Task instructions: Please transcribe every record below exactly, leaving out the pictures.
START Material for the task
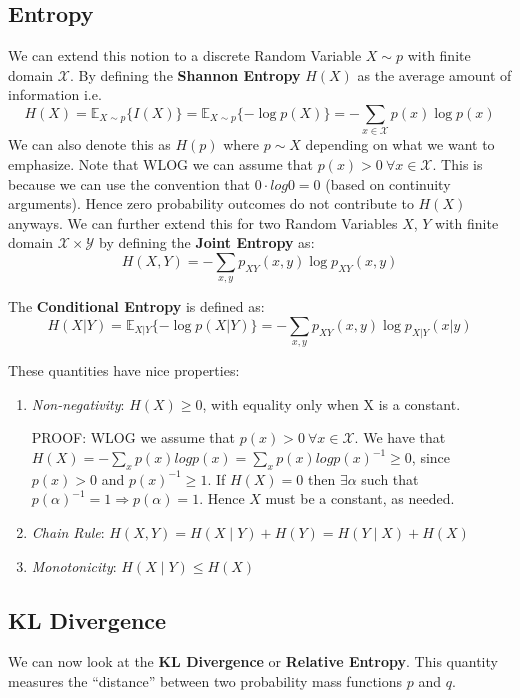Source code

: \documentclass[]{article}
\theoremstyle{mattstyle}
\theoremstyle{definition}
\begin{document}
\subsection{Entropy}
We can extend this notion to a discrete Random Variable $X\sim p$ with finite domain $\mathcal{X}$. By defining the \textbf{Shannon Entropy} $H(X)$ as the average amount of information i.e. 
\begin{equation}
H(X) = \mathbb{E}_{X\sim p}\{I(X)\} = \mathbb{E}_{X\sim p}\{-\log p(X)\} = -\sum_{x\in\mathcal{X}}p(x)\log p(x)
\end{equation}
We can also denote this as $H(p)$ where $p \sim X$ depending on what we want to emphasize. Note that WLOG we can assume that \(p(x)>0 \ \forall x\in\mathcal{X}\). This is because we can use the convention that \(0\cdot log0 = 0\) (based on continuity arguments). Hence zero probability outcomes do not contribute to $H(X)$ anyways. We can further extend this for two Random Variables $X$, $Y$ with finite domain \(\mathcal{X}\times\mathcal{Y}\) by defining the \textbf{Joint Entropy} as:
\begin{equation}
H(X,Y) = -\sum_{x,y}p_{XY}(x,y)\log p_{XY}(x,y)
\end{equation}

The \textbf{Conditional Entropy} is defined as:
\begin{equation}
H(X|Y) = \mathbb{E}_{X|Y}\{-\log p(X|Y)\} = -\sum_{x,y}p_{XY}(x,y)\log p_{X|Y}(x|y)
\end{equation}

These quantities have nice properties:
\begin{enumerate}
	\item \emph{Non-negativity}: \(H(X)\ge0\), with equality only when X is a constant.
	
	PROOF: WLOG we assume that \(p(x)>0 \ \forall x\in\mathcal{X}\). We have that \(H(X) = -\sum_{x} p(x)logp(x) = \sum_{x} p(x)logp(x)^{-1}\ge0\), since \(p(x)>0\) and \(p(x)^{-1} \ge 1\). If \(H(X)=0\) then \(\exists \alpha\) such that \(p(\alpha)^{-1}=1 \Rightarrow p(\alpha)=1\). Hence \(X\) must be a constant, as needed.
	
	\item \emph{Chain Rule}: $H(X,Y) = H(X \mid Y) + H(Y) = H(Y \mid X) + H(X)$ 
	\item \emph{Monotonicity}: $H(X\mid Y) \le H(X)$ 
\end{enumerate}

\subsection{KL Divergence}
We can now look at the \textbf{KL Divergence} or \textbf{Relative Entropy}. This quantity measures the ``distance'' between two probability mass functions $p$ and $q$.
\end{document}
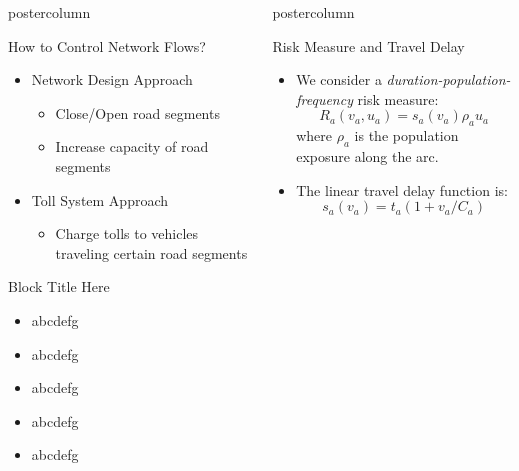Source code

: \documentclass[final]{beamer}
\def\red{\color{red}}
\newlength{\columnheight}
\begin{document}
\begin{frame}
\begin{columns}
\begin{column}{0.32\textwidth}
\begin{beamercolorbox}[center,wd=\textwidth]{postercolumn}
\begin{minipage}[T]{.95\textwidth}
{  \begin{block}{How to Control Network Flows?}
    \begin{itemize}
    \item Network Design Approach
    	\begin{itemize}
    	\item Close/Open road segments
    	\item Increase capacity of road segments
    	\end{itemize}
    \item Toll System Approach
    	\begin{itemize}
    	\item Charge tolls to vehicles traveling certain road segments
    	\end{itemize}
    \end{itemize}
  \end{block}


  \begin{block}{Block Title Here}
  	\begin{itemize}
  	\item abcdefg
  	\item abcdefg
  	\item abcdefg
  	\item abcdefg
  	\item abcdefg
  	\end{itemize}
  \end{block}
  


}
\end{minipage}
\end{beamercolorbox}
\end{column}
\begin{column}{0.32\textwidth}
\begin{beamercolorbox}[center,wd=\textwidth]{postercolumn}
\begin{minipage}[T]{.95\textwidth}
\parbox[t][\columnheight]{\textwidth}{


  \begin{block}{Risk Measure and Travel Delay}
    \begin{itemize}
    \item We consider a \emph{\red duration-population-frequency} risk measure:
    \[
    R_a(v_a,u_a) = s_a(v_a) \rho_a u_a
    \]
    where $\rho_a$ is the population exposure along the arc.
    \item The linear travel delay function is:
    \[
    s_a(v_a) = t_a \left( 1 + v_a / C_a \right)
    \]
    \end{itemize}
  \end{block}



}
\end{minipage}
\end{beamercolorbox}
\end{column}
\end{columns}
\end{frame}
\end{document}
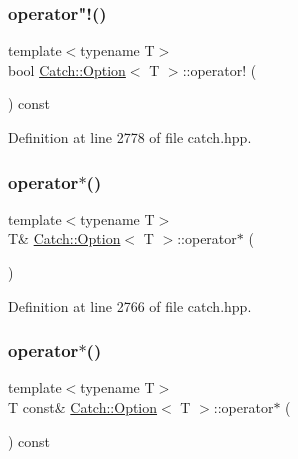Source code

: \subsubsection{\texorpdfstring{operator"!()}{operator!()}}
{\footnotesize\ttfamily template$<$typename T$>$ \\
bool \hyperlink{class_catch_1_1_option}{Catch\+::\+Option}$<$ T $>$\+::operator! (\begin{DoxyParamCaption}{ }\end{DoxyParamCaption}) const\hspace{0.3cm}{\ttfamily [inline]}}



Definition at line 2778 of file catch.\+hpp.

\hypertarget{class_catch_1_1_option_afd989852fa453731c3190dac63caccb0}{}\label{class_catch_1_1_option_afd989852fa453731c3190dac63caccb0} 
\subsubsection{\texorpdfstring{operator$\ast$()}{operator*()}\hspace{0.1cm}{\footnotesize\ttfamily [1/2]}}
{\footnotesize\ttfamily template$<$typename T$>$ \\
T\& \hyperlink{class_catch_1_1_option}{Catch\+::\+Option}$<$ T $>$\+::operator$\ast$ (\begin{DoxyParamCaption}{ }\end{DoxyParamCaption})\hspace{0.3cm}{\ttfamily [inline]}}



Definition at line 2766 of file catch.\+hpp.

\hypertarget{class_catch_1_1_option_a734fc9c2eb1a1f7f8e8f6a4eb12160f0}{}\label{class_catch_1_1_option_a734fc9c2eb1a1f7f8e8f6a4eb12160f0} 
\subsubsection{\texorpdfstring{operator$\ast$()}{operator*()}\hspace{0.1cm}{\footnotesize\ttfamily [2/2]}}
{\footnotesize\ttfamily template$<$typename T$>$ \\
T const\& \hyperlink{class_catch_1_1_option}{Catch\+::\+Option}$<$ T $>$\+::operator$\ast$ (\begin{DoxyParamCaption}{ }\end{DoxyParamCaption}) const\hspace{0.3cm}{\ttfamily [inline]}}



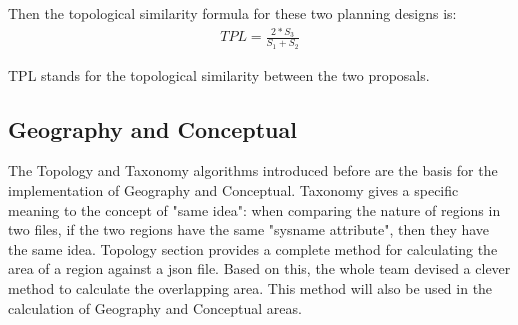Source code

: Then the topological similarity formula for these two planning designs is:
\begin{equation}
\begin{split}
TPL=\frac{2*S_{3} }{S_{1}+S_{2}  } 
\end{split}
\end{equation}

TPL stands for the topological similarity between the two proposals. 

\subsection*{Geography and Conceptual}
The Topology and Taxonomy algorithms introduced before are the basis for the implementation of Geography and Conceptual. Taxonomy gives a specific meaning to the concept of "same idea": when comparing the nature of regions in two files, if the two regions have the same "sysname attribute", then they have the same idea. Topology section provides a complete method for calculating the area of a region against a json file. Based on this, the whole team devised a clever method to calculate the overlapping area. This method will also be used in the calculation of Geography and Conceptual areas.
END Material for the task
Reply to the task:
Source code

: \documentclass[]{article}
\theoremstyle{mattstyle}
\theoremstyle{definition}
\begin{document}
\subsection{Entropy}
We can extend this notion to a discrete Random Variable $X\sim p$ with finite domain $\mathcal{X}$. By defining the \textbf{Shannon Entropy} $H(X)$ as the average amount of information i.e. 
\begin{equation}
H(X) = \mathbb{E}_{X\sim p}\{I(X)\} = \mathbb{E}_{X\sim p}\{-\log p(X)\} = -\sum_{x\in\mathcal{X}}p(x)\log p(x)
\end{equation}
We can also denote this as $H(p)$ where $p \sim X$ depending on what we want to emphasize. Note that WLOG we can assume that \(p(x)>0 \ \forall x\in\mathcal{X}\). This is because we can use the convention that \(0\cdot log0 = 0\) (based on continuity arguments). Hence zero probability outcomes do not contribute to $H(X)$ anyways. We can further extend this for two Random Variables $X$, $Y$ with finite domain \(\mathcal{X}\times\mathcal{Y}\) by defining the \textbf{Joint Entropy} as:
\begin{equation}
H(X,Y) = -\sum_{x,y}p_{XY}(x,y)\log p_{XY}(x,y)
\end{equation}

The \textbf{Conditional Entropy} is defined as:
\begin{equation}
H(X|Y) = \mathbb{E}_{X|Y}\{-\log p(X|Y)\} = -\sum_{x,y}p_{XY}(x,y)\log p_{X|Y}(x|y)
\end{equation}

These quantities have nice properties:
\begin{enumerate}
	\item \emph{Non-negativity}: \(H(X)\ge0\), with equality only when X is a constant.
	
	PROOF: WLOG we assume that \(p(x)>0 \ \forall x\in\mathcal{X}\). We have that \(H(X) = -\sum_{x} p(x)logp(x) = \sum_{x} p(x)logp(x)^{-1}\ge0\), since \(p(x)>0\) and \(p(x)^{-1} \ge 1\). If \(H(X)=0\) then \(\exists \alpha\) such that \(p(\alpha)^{-1}=1 \Rightarrow p(\alpha)=1\). Hence \(X\) must be a constant, as needed.
	
	\item \emph{Chain Rule}: $H(X,Y) = H(X \mid Y) + H(Y) = H(Y \mid X) + H(X)$ 
	\item \emph{Monotonicity}: $H(X\mid Y) \le H(X)$ 
\end{enumerate}

\subsection{KL Divergence}
We can now look at the \textbf{KL Divergence} or \textbf{Relative Entropy}. This quantity measures the ``distance'' between two probability mass functions $p$ and $q$.
\end{document}
Source code

: \documentclass[final]{beamer}
\def\red{\color{red}}
\newlength{\columnheight}
\begin{document}
\begin{frame}
\begin{columns}
\begin{column}{0.32\textwidth}
\begin{beamercolorbox}[center,wd=\textwidth]{postercolumn}
\begin{minipage}[T]{.95\textwidth}
{  \begin{block}{How to Control Network Flows?}
    \begin{itemize}
    \item Network Design Approach
    	\begin{itemize}
    	\item Close/Open road segments
    	\item Increase capacity of road segments
    	\end{itemize}
    \item Toll System Approach
    	\begin{itemize}
    	\item Charge tolls to vehicles traveling certain road segments
    	\end{itemize}
    \end{itemize}
  \end{block}


  \begin{block}{Block Title Here}
  	\begin{itemize}
  	\item abcdefg
  	\item abcdefg
  	\item abcdefg
  	\item abcdefg
  	\item abcdefg
  	\end{itemize}
  \end{block}
  


}
\end{minipage}
\end{beamercolorbox}
\end{column}
\begin{column}{0.32\textwidth}
\begin{beamercolorbox}[center,wd=\textwidth]{postercolumn}
\begin{minipage}[T]{.95\textwidth}
\parbox[t][\columnheight]{\textwidth}{


  \begin{block}{Risk Measure and Travel Delay}
    \begin{itemize}
    \item We consider a \emph{\red duration-population-frequency} risk measure:
    \[
    R_a(v_a,u_a) = s_a(v_a) \rho_a u_a
    \]
    where $\rho_a$ is the population exposure along the arc.
    \item The linear travel delay function is:
    \[
    s_a(v_a) = t_a \left( 1 + v_a / C_a \right)
    \]
    \end{itemize}
  \end{block}



}
\end{minipage}
\end{beamercolorbox}
\end{column}
\end{columns}
\end{frame}
\end{document}
Source code

: \subsubsection{\texorpdfstring{operator"!()}{operator!()}}
{\footnotesize\ttfamily template$<$typename T$>$ \\
bool \hyperlink{class_catch_1_1_option}{Catch\+::\+Option}$<$ T $>$\+::operator! (\begin{DoxyParamCaption}{ }\end{DoxyParamCaption}) const\hspace{0.3cm}{\ttfamily [inline]}}



Definition at line 2778 of file catch.\+hpp.

\hypertarget{class_catch_1_1_option_afd989852fa453731c3190dac63caccb0}{}\label{class_catch_1_1_option_afd989852fa453731c3190dac63caccb0} 
\subsubsection{\texorpdfstring{operator$\ast$()}{operator*()}\hspace{0.1cm}{\footnotesize\ttfamily [1/2]}}
{\footnotesize\ttfamily template$<$typename T$>$ \\
T\& \hyperlink{class_catch_1_1_option}{Catch\+::\+Option}$<$ T $>$\+::operator$\ast$ (\begin{DoxyParamCaption}{ }\end{DoxyParamCaption})\hspace{0.3cm}{\ttfamily [inline]}}



Definition at line 2766 of file catch.\+hpp.

\hypertarget{class_catch_1_1_option_a734fc9c2eb1a1f7f8e8f6a4eb12160f0}{}\label{class_catch_1_1_option_a734fc9c2eb1a1f7f8e8f6a4eb12160f0} 
\subsubsection{\texorpdfstring{operator$\ast$()}{operator*()}\hspace{0.1cm}{\footnotesize\ttfamily [2/2]}}
{\footnotesize\ttfamily template$<$typename T$>$ \\
T const\& \hyperlink{class_catch_1_1_option}{Catch\+::\+Option}$<$ T $>$\+::operator$\ast$ (\begin{DoxyParamCaption}{ }\end{DoxyParamCaption}) const\hspace{0.3cm}{\ttfamily [inline]}}



Source code

: Then the topological similarity formula for these two planning designs is:
\begin{equation}
\begin{split}
TPL=\frac{2*S_{3} }{S_{1}+S_{2}  } 
\end{split}
\end{equation}

TPL stands for the topological similarity between the two proposals. 

\subsection*{Geography and Conceptual}
The Topology and Taxonomy algorithms introduced before are the basis for the implementation of Geography and Conceptual. Taxonomy gives a specific meaning to the concept of "same idea": when comparing the nature of regions in two files, if the two regions have the same "sysname attribute", then they have the same idea. Topology section provides a complete method for calculating the area of a region against a json file. Based on this, the whole team devised a clever method to calculate the overlapping area. This method will also be used in the calculation of Geography and Conceptual areas.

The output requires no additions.